The Labour Ministry on Tuesday launched the Kingdom’s first “Mobile Job Centre’ as an employment portal for job-seekers.
Minister Ith Samheng said during the launch at the ministry that the purpose of the mobile centre is to bring employment services and information on job opportunities to the people, especially students, living in remote areas.
The project is sponsored by the Swedish International Development Agency and the Swedish Public Service Agency.
“The mobile centre has computers and a library where those seeking jobs can use its online facilities to browse for and apply for jobs easily,” Mr Samheng said. “The mobile job centre is a mini bus that can travel anywhere in the Kingdom.”
“It provides job information and consultation for youths, workers and also employers who are looking for employees,” he added.
Mr Samheng noted Cambodia has job centres in Phnom Penh and in eight provinces.
He said job centres are very important because they make it easier for youths to seek work after graduation.
“This is the reason why we created this service, it’s to provide job information and consultation for them,” Mr Samheng said.
“Job centres help reduce time for both job seekers and employers,” he added. “However, one mobile job centre is not enough – this is only a pilot project.”
Also on Tuesday, the ministry and the Swedish Embassy held a conference to mark the completion of the project.
Sweden’s Ambassador Maria Sargren said at the conference that eight years ago Sweden and Cambodia started discussions on skills development and youth employment in the Kingdom.

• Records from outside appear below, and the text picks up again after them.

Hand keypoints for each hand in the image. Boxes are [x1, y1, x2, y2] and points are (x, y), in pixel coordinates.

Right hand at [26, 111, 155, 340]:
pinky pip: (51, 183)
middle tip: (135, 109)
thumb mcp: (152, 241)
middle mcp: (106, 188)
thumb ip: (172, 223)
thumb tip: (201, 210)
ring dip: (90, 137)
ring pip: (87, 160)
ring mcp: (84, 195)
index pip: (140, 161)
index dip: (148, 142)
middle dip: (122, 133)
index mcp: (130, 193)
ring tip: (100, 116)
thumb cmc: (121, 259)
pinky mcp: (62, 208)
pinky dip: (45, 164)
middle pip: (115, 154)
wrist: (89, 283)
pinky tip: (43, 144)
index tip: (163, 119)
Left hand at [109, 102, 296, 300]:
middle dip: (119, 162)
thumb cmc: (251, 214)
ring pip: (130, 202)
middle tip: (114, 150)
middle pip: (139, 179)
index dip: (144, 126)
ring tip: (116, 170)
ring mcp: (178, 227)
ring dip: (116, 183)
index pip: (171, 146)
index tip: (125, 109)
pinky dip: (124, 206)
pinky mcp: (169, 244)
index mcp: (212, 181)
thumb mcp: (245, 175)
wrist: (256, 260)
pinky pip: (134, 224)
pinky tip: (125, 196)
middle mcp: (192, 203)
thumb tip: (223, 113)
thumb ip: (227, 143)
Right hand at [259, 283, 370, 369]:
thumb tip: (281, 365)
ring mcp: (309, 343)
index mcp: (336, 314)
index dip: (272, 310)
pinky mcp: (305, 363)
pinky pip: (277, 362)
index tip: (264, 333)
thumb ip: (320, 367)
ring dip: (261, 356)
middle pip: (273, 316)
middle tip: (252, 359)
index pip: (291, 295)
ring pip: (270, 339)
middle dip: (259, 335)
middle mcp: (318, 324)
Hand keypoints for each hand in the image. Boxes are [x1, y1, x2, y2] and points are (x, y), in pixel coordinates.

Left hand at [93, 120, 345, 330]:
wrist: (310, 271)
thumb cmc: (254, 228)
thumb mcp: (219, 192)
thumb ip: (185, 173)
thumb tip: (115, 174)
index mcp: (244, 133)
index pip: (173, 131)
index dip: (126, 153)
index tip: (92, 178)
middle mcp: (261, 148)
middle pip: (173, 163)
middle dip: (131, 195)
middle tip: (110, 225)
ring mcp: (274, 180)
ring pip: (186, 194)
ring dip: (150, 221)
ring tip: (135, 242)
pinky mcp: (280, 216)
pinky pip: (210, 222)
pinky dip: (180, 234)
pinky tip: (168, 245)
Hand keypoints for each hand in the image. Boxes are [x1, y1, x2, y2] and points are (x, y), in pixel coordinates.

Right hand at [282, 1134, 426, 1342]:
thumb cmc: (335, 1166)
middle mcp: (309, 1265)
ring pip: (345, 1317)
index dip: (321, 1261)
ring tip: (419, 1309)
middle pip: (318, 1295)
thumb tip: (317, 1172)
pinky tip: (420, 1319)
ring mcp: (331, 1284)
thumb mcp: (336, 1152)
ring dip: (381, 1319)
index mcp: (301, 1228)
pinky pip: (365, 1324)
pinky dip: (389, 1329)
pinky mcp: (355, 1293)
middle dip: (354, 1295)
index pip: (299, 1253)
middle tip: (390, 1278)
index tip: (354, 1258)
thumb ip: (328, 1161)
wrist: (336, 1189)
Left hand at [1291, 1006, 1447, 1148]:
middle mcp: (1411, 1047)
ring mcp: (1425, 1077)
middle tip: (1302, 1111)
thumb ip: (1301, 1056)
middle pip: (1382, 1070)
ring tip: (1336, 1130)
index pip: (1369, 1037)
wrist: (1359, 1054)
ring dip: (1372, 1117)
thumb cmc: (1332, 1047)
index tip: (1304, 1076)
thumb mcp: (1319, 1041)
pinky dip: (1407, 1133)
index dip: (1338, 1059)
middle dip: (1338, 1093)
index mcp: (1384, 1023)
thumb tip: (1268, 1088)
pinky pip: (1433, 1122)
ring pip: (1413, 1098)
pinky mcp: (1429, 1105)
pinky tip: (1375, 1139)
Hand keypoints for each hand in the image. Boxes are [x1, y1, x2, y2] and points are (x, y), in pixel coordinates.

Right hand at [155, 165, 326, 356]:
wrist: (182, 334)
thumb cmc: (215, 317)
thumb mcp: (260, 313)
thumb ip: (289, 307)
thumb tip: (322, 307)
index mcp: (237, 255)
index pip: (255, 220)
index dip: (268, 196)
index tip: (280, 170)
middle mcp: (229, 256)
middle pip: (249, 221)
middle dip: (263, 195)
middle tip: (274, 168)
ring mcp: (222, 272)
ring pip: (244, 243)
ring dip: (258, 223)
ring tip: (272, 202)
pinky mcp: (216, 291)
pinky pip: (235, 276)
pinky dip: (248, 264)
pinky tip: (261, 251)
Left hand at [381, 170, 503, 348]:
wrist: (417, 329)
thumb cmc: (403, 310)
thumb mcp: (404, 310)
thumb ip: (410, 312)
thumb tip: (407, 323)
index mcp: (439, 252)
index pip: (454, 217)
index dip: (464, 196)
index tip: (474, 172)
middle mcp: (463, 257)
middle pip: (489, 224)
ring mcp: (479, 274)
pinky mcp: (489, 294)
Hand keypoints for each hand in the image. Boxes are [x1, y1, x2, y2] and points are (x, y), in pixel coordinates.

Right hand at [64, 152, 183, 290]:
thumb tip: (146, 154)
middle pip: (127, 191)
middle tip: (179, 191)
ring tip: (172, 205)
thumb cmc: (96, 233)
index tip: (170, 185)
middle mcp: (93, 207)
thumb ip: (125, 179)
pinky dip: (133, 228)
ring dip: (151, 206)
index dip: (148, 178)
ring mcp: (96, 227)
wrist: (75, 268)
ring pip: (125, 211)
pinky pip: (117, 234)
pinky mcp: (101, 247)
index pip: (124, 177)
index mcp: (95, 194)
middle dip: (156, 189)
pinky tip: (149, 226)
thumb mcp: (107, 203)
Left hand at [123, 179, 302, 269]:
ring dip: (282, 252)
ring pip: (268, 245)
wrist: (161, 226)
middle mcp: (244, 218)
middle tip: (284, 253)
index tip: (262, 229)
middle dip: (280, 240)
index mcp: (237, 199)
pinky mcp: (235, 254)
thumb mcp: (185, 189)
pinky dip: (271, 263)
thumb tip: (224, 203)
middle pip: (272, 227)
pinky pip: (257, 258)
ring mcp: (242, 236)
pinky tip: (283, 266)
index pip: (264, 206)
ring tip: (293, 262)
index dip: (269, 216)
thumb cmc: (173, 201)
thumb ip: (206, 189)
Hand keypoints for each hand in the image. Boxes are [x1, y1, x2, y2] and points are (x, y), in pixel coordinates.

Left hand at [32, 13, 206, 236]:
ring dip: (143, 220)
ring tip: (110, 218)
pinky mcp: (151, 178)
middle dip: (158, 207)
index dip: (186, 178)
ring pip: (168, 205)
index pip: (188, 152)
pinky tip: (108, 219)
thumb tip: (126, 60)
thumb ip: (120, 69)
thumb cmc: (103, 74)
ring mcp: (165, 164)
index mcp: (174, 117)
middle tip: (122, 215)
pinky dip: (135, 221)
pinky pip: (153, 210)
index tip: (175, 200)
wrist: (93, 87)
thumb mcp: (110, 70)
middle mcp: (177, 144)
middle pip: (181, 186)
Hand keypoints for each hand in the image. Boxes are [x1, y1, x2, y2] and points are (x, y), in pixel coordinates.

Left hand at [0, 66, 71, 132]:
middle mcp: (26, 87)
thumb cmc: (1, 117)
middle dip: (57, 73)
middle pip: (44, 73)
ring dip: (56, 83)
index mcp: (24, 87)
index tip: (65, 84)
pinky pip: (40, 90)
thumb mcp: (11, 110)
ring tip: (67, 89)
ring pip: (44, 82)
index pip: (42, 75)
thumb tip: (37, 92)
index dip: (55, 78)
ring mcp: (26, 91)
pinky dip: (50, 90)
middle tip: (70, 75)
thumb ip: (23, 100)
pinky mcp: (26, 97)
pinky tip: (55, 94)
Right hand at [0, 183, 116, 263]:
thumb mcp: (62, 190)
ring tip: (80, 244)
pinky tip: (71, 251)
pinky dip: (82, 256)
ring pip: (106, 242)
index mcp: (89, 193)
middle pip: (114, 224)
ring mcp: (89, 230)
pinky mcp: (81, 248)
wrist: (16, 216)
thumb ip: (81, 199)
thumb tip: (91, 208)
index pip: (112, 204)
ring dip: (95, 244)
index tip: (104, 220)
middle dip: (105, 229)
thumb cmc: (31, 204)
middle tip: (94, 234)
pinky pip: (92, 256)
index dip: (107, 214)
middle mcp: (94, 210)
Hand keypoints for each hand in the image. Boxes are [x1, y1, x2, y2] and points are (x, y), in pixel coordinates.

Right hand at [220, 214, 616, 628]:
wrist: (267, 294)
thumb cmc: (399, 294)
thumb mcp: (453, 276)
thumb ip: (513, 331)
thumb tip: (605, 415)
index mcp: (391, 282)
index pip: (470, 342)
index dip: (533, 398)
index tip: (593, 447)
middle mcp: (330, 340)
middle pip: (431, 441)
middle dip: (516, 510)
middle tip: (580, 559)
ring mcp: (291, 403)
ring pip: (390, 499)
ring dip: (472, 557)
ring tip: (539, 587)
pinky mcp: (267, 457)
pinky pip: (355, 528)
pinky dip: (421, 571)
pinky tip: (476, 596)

“That discussion later grew into a full project [to support skills development and employment for Cambodian youths] and a close cooperation between the Cambodian National Employment Agency and the Swedish Public Employment Service,” she said. “The success of the first project phase led to the formulation of a second [the mobile job centre]. The focus has always been on youth, through updated and relevant labour market information, and career counselling.”
She added that for young people choosing a career is one of the most important things in life.
“Today we are here to mark the end of the successful implementation of two project phases. But it is not the end of our joint collaboration.” Ms Maria Sargren said. “Although it is still early, I would like to mention to you that the embassy, together with NEA, the Swedish Public Employment Service and Finnish Church Aid, are in the advanced stages of finalising support for a new project, under the name of ‘Career Guidance and Counselling in Secondary School-the Bridge to Employment’.”